▶ **Exercise prompt**
Every line of the records below that holds the word "entry" belongs in the answer.

[Saved data entries]
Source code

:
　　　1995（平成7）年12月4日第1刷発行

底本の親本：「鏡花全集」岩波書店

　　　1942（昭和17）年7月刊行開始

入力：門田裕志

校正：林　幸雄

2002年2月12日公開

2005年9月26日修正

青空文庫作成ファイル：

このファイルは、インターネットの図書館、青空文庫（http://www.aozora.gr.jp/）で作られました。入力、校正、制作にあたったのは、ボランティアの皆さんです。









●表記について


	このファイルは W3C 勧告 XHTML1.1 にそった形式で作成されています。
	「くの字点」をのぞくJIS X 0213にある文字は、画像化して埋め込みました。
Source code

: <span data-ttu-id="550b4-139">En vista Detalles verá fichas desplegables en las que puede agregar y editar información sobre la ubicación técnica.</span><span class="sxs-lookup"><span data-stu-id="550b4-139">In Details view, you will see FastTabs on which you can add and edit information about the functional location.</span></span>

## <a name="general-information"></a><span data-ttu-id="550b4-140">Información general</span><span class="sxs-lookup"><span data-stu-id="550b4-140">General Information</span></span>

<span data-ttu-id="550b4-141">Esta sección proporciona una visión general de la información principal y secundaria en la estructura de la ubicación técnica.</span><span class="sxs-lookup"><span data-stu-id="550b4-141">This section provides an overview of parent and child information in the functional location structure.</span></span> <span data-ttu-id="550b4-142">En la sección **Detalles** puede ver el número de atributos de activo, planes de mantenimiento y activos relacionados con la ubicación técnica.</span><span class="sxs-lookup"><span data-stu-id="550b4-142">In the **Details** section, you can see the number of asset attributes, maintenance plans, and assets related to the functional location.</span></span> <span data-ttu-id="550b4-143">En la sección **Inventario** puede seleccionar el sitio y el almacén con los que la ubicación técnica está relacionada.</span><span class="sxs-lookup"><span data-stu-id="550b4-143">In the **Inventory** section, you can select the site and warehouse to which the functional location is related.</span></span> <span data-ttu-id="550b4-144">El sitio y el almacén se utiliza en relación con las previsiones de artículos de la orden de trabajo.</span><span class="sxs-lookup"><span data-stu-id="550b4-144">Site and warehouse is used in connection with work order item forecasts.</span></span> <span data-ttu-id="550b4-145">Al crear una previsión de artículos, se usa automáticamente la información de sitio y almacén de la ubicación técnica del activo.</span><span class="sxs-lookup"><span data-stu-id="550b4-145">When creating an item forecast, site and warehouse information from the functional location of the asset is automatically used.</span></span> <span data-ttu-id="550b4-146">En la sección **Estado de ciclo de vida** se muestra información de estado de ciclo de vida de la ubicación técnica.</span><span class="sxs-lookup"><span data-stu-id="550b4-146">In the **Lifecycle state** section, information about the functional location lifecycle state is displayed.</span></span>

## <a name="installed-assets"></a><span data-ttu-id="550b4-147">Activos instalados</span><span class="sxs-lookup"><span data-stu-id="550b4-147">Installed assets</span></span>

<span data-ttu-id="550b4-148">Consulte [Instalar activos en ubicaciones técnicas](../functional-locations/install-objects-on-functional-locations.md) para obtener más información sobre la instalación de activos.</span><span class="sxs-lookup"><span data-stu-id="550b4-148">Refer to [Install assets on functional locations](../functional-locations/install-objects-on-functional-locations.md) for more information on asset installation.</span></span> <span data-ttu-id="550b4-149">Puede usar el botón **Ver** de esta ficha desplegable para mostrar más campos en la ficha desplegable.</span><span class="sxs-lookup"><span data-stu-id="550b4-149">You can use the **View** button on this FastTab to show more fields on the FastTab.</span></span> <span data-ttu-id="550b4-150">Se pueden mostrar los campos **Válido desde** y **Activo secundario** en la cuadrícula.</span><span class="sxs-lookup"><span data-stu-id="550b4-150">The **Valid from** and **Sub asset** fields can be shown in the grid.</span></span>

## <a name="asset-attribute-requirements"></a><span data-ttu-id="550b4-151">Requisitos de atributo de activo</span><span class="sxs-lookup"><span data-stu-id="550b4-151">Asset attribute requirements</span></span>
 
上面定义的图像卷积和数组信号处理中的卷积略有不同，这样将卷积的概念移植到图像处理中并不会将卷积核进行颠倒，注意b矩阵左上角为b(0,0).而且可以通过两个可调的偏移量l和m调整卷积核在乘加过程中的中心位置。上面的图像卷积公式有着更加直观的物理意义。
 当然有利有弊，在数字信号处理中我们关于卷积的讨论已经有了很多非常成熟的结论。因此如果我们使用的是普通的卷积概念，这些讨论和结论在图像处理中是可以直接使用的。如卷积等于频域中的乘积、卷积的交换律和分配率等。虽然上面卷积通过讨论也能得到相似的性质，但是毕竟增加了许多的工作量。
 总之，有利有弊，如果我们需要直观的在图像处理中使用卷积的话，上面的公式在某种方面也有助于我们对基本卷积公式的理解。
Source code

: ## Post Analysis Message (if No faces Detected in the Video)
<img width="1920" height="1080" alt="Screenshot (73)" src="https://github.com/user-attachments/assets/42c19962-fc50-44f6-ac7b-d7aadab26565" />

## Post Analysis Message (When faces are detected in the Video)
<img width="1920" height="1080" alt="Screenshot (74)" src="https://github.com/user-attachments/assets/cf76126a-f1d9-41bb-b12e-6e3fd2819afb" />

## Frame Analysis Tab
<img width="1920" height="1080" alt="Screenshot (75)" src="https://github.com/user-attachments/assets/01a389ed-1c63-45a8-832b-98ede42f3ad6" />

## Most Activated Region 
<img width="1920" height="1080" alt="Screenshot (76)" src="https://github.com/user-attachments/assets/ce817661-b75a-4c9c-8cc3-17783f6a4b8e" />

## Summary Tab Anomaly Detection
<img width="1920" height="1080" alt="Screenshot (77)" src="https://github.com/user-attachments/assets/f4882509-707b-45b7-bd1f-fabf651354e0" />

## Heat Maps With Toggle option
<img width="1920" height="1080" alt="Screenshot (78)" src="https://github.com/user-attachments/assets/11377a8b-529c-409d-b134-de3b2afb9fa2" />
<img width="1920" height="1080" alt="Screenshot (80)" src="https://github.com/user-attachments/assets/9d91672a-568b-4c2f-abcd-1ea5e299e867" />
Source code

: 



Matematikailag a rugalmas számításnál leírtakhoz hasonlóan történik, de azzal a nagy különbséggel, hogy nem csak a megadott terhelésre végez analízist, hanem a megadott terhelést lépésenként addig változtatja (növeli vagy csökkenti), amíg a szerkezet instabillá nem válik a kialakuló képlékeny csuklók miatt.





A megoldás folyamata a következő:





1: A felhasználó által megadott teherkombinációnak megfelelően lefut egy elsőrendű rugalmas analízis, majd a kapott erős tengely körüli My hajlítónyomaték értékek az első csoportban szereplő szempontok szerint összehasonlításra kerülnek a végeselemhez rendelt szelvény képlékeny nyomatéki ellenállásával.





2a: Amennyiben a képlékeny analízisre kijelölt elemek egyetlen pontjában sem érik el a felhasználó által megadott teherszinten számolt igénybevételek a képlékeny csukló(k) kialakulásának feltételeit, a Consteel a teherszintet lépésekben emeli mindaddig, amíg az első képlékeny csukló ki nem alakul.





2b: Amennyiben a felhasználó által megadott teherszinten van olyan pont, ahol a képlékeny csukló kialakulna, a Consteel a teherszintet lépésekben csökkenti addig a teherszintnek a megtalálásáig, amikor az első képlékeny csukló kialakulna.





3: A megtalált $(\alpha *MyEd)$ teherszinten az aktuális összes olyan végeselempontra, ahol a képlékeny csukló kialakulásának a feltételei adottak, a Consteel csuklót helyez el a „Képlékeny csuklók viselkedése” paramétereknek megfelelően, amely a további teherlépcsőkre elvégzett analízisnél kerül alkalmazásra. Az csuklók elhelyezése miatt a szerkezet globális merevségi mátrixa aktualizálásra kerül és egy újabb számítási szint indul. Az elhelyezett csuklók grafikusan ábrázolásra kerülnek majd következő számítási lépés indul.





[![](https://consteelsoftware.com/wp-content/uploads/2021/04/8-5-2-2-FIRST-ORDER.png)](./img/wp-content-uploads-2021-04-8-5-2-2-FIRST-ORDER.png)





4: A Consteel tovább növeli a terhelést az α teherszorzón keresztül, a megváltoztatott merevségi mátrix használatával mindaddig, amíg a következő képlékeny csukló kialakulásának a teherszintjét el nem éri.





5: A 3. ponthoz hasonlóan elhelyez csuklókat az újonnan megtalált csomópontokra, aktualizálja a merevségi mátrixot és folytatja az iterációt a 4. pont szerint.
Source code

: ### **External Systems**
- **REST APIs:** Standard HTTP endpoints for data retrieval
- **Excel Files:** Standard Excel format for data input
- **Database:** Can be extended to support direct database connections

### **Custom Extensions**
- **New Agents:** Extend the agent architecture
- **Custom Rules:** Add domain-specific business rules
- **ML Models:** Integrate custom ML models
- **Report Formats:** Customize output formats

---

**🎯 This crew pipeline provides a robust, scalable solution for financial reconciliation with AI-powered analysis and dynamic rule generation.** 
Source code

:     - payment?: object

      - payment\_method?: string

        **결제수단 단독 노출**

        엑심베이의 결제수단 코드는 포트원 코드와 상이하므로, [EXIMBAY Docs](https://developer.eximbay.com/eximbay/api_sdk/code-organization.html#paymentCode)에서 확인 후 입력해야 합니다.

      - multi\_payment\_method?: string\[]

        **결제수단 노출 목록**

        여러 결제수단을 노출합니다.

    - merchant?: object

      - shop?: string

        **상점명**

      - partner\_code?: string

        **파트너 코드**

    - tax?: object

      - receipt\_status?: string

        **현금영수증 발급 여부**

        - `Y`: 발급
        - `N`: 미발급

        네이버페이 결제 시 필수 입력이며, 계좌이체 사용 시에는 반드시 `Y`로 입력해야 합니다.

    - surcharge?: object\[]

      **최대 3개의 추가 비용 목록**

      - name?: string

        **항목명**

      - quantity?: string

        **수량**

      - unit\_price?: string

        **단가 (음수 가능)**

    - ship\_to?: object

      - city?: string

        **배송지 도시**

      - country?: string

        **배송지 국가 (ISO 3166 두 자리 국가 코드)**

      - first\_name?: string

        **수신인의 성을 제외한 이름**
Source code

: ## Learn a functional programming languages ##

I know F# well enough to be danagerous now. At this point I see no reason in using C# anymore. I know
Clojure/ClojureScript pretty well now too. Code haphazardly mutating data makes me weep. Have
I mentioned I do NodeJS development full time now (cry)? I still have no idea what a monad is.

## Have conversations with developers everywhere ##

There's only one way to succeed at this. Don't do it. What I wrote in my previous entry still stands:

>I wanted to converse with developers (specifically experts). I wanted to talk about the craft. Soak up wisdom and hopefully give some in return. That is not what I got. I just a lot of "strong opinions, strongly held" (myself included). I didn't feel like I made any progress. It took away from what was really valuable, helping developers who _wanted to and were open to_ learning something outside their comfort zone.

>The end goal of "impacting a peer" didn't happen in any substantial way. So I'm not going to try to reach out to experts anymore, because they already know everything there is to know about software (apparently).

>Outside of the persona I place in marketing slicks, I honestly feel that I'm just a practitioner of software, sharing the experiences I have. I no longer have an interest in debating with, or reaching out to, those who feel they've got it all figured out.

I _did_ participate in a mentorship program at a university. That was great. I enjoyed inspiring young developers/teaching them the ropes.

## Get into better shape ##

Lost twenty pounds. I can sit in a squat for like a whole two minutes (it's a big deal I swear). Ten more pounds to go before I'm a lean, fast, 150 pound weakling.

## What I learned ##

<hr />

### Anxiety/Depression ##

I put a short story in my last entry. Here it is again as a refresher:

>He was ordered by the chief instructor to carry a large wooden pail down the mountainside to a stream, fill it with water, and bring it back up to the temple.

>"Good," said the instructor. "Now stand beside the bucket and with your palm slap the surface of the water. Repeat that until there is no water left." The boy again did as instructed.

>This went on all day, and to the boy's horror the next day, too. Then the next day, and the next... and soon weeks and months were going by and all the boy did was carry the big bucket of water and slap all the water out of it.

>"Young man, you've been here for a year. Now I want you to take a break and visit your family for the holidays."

▶ **Exercise output**
There's only one way to succeed at this. Don't do it. What I wrote in my previous entry still stands:
I put a short story in my last entry. Here it is again as a refresher:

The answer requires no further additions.